══ Document passage ══
SECURITIES AND EXCHANGE COMMISSION

WASHINGTON, DC 20549

 

FORM 8-K

 

CURRENT REPORT PURSUANT

TO SECTION 13 OR 15(D) OF THE

SECURITIES EXCHANGE ACT OF 1934

 

Date of Report (Date of earliest event reported): May 1, 2017

 

ASB Bancorp, Inc.

(Exact Name of Registrant As Specified in Its Charter)

 

North Carolina

(State or Other Jurisdiction of Incorporation)

 

001-35279 45-2463413
(Commission File Number) (I.R.S. Employer Identification No.)

 

11 Church Street, Asheville, North Carolina 28801

(Address of Principal Executive Offices) (Zip Code)

 

(828) 254-7411

(Registrant's Telephone Number, Including Area Code)

 

Not Applicable

(Former Name or Former Address, if Changed Since Last Report.)

 

Check the appropriate box below if the Form 8-K filing is intended to simultaneously satisfy the filing obligation of the registrant under any of the following provisions (see General Instruction A.2. below):

 

xWritten communications pursuant to Rule 425 under the Securities Act (17 CFR 230.425)

 

¨Soliciting material pursuant to Rule 14a-12 under the Exchange Act (17 CFR 240.14a-12)

 

¨Pre-commencement communications pursuant to Rule 14d-2(b) under the Exchange Act (17CFR 240.14d-2(b))

 

¨Pre-commencement communications pursuant to Rule 13e-4(c) under the Exchange Act (17 CFR 240.13e-4(c))

 

Indicate by check mark whether the registrant is an emerging growth company as defined in Rule 405 of the Securities Act of 1933 (17 CFR §230.405) or Rule 12b-2 of the Securities Exchange Act of 1934 (17 CFR §240.12b-2).

Emerging growth company ¨

 

If an emerging growth company, indicate by check mark if the registrant has elected not to use the extended transition period for complying with any new or revised financial accounting standards provided pursuant to Section 13(a) of the Exchange Act. ¨

 

 

 

  

Item 1.01Entry Into a Material Definitive Agreement.
═══
### Your tasks
[1] According to the Form 8-K cover page, what is the date of the earliest event reported?
[2] List every rule under which, according to the Form 8-K cover page, the filing may also satisfy the registrant's filing obligation.
[3] According to the Form 8-K cover page, why would a registrant check one of the boxes listed after General Instruction A.2. is mentioned?
══ Extracted records ══
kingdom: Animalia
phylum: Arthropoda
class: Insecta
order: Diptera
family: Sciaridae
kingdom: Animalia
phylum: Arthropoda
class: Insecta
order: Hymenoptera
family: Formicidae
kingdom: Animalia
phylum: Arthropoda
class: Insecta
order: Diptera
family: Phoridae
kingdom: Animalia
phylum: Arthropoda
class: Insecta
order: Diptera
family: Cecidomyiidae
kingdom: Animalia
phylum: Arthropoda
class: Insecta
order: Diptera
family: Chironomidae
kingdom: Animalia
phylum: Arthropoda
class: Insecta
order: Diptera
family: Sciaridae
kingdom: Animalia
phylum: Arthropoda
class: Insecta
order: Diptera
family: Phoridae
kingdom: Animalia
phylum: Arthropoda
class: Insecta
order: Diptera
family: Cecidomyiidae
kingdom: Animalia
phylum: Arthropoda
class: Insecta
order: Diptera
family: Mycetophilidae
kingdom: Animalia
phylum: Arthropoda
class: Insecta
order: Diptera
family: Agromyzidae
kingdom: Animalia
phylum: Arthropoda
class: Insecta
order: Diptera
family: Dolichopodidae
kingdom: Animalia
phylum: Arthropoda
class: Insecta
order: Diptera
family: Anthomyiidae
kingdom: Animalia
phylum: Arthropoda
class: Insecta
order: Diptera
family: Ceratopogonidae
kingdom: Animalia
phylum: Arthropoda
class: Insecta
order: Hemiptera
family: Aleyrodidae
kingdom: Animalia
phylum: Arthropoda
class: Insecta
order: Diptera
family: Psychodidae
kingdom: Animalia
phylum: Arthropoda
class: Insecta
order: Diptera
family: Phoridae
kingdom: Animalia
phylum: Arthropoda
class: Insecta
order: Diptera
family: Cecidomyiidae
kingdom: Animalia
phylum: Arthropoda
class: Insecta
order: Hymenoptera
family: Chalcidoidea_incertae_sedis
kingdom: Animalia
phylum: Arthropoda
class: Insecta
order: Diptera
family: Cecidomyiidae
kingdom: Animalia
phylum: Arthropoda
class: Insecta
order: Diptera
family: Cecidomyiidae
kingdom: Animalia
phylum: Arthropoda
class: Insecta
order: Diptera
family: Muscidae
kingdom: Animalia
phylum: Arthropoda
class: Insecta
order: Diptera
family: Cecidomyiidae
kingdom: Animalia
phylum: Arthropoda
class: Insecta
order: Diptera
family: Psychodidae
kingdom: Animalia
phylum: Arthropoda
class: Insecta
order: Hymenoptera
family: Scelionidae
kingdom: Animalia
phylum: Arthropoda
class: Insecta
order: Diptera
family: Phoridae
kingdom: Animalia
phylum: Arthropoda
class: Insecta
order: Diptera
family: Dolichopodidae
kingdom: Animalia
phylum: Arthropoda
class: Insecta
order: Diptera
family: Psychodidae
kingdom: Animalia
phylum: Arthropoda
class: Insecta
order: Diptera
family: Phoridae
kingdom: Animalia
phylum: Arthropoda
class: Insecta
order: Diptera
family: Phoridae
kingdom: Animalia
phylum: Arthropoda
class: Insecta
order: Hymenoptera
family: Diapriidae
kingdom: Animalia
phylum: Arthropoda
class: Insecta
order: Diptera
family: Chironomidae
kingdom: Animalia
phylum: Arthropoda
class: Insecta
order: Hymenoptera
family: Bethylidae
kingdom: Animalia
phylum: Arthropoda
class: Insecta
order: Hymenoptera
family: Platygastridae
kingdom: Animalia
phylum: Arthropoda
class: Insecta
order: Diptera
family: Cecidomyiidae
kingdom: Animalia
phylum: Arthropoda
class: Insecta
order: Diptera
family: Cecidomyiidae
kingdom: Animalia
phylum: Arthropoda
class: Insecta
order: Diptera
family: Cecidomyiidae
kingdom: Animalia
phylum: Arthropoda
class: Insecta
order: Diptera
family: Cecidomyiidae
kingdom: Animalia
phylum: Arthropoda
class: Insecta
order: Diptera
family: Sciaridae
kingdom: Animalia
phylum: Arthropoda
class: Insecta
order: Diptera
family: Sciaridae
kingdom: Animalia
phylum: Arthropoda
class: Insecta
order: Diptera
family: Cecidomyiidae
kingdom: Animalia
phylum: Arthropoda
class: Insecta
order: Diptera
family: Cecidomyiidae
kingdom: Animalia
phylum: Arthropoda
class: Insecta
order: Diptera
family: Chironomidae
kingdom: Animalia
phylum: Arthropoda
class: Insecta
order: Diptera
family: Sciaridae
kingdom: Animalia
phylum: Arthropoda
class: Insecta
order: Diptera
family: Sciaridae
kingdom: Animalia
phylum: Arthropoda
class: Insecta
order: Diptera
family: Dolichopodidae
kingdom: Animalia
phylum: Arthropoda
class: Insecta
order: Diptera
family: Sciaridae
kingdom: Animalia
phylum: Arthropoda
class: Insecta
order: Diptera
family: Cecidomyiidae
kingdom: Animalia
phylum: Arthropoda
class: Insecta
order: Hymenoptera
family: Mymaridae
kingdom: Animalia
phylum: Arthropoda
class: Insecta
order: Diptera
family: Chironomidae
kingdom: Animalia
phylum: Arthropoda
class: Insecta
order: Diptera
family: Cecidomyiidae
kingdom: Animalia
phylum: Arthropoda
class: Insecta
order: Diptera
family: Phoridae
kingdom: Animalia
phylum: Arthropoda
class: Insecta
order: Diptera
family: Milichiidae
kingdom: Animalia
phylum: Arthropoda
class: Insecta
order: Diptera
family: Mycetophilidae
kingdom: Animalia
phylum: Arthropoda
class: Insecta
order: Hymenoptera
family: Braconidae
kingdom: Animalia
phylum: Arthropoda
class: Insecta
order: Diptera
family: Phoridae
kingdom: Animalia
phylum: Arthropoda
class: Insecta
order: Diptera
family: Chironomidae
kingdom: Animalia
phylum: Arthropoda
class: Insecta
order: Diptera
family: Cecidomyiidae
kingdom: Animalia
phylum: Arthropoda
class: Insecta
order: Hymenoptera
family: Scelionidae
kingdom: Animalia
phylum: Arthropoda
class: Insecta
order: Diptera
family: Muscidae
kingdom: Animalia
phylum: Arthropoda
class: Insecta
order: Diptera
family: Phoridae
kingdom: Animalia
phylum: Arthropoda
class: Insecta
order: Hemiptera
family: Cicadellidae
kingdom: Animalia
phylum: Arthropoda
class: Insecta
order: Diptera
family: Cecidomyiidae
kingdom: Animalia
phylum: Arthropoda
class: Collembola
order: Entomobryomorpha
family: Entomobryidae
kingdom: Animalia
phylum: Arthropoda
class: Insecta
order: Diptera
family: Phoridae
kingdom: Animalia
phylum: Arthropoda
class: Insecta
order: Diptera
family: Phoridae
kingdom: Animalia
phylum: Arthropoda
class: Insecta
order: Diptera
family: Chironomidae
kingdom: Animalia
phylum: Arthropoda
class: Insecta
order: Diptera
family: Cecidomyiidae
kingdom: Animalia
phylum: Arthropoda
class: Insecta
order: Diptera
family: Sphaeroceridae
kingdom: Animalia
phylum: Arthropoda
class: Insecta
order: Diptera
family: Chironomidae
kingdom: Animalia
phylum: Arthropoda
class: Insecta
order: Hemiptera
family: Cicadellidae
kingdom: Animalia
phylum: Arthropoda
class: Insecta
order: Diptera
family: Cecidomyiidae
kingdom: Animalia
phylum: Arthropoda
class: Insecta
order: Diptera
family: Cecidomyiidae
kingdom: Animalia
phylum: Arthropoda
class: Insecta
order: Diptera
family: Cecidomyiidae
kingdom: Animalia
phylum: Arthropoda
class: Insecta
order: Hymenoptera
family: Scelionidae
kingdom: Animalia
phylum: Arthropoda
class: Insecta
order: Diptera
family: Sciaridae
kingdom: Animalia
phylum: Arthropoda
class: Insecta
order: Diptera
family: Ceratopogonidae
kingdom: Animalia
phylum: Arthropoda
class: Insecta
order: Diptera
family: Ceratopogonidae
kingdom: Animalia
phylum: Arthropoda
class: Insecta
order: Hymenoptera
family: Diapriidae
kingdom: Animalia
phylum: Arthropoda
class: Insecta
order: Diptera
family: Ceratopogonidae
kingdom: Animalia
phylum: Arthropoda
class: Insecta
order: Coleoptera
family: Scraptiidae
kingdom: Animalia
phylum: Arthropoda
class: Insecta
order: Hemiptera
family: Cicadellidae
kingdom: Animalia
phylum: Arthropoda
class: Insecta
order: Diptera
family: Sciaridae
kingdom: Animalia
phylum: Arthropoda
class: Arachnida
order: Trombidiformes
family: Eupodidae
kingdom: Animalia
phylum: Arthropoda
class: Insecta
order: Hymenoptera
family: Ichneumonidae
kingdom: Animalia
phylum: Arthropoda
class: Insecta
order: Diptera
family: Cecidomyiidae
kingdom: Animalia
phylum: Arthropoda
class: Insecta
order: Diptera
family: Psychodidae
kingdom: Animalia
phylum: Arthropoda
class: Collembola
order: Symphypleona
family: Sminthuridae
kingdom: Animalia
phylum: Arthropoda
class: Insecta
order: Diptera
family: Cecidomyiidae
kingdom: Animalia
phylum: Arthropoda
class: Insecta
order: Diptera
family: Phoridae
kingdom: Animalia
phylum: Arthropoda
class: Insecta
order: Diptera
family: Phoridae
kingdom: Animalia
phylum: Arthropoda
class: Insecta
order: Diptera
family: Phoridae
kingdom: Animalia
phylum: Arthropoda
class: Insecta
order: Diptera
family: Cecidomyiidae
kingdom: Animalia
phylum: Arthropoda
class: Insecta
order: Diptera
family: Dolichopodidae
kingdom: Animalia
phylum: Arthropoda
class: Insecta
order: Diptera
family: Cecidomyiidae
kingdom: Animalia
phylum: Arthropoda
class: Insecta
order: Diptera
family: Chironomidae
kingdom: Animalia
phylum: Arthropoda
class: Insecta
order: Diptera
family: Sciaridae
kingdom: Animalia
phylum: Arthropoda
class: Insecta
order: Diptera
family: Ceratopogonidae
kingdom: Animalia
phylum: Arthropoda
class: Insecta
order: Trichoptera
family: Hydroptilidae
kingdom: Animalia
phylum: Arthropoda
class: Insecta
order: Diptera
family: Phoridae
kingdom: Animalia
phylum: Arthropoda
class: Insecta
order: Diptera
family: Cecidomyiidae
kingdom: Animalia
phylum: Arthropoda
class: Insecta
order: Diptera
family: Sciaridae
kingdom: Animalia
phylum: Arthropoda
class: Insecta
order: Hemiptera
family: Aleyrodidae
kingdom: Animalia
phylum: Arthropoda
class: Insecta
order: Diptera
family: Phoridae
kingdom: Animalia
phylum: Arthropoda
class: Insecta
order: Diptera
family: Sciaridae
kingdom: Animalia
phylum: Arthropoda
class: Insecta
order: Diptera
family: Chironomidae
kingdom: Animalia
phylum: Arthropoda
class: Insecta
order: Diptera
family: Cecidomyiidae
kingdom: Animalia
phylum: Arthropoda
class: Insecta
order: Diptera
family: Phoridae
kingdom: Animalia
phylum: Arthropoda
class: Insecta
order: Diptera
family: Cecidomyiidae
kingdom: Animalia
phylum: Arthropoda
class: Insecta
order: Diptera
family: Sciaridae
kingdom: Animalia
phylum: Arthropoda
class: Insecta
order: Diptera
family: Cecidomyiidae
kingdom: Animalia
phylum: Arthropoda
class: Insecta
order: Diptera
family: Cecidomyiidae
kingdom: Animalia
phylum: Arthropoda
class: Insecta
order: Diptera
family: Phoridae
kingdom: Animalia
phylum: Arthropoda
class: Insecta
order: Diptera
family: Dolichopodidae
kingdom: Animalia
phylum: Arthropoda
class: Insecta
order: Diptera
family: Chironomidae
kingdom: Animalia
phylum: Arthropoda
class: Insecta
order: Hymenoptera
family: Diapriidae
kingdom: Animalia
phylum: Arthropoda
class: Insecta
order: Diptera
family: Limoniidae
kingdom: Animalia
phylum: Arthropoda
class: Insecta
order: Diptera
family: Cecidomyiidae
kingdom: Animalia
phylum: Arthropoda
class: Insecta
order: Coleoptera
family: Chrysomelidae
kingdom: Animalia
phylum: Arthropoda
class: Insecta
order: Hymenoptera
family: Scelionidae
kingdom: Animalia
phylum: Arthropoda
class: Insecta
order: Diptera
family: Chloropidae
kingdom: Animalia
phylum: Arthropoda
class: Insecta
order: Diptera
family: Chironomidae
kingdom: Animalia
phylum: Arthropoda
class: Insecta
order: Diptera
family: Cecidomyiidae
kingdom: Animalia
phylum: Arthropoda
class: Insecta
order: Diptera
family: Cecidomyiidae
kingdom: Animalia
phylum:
═══
### Responses to the tasks
[1] May 1, 2017

[2]
- Rule 425 under the Securities Act (17 CFR 230.425)
- Rule 14a-12 under the Exchange Act (17 CFR 240.14a-12)
- Rule 14d-2(b) under the Exchange Act (17 CFR 240.14d-2(b))
- Rule 13e-4(c) under the Exchange Act (17 CFR 240.13e-4(c))

[3] A registrant checks a box when the Form 8-K filing is intended to simultaneously satisfy its filing obligation under that provision. In this filing, the box for written communications pursuant to Rule 425 under the Securities Act is checked.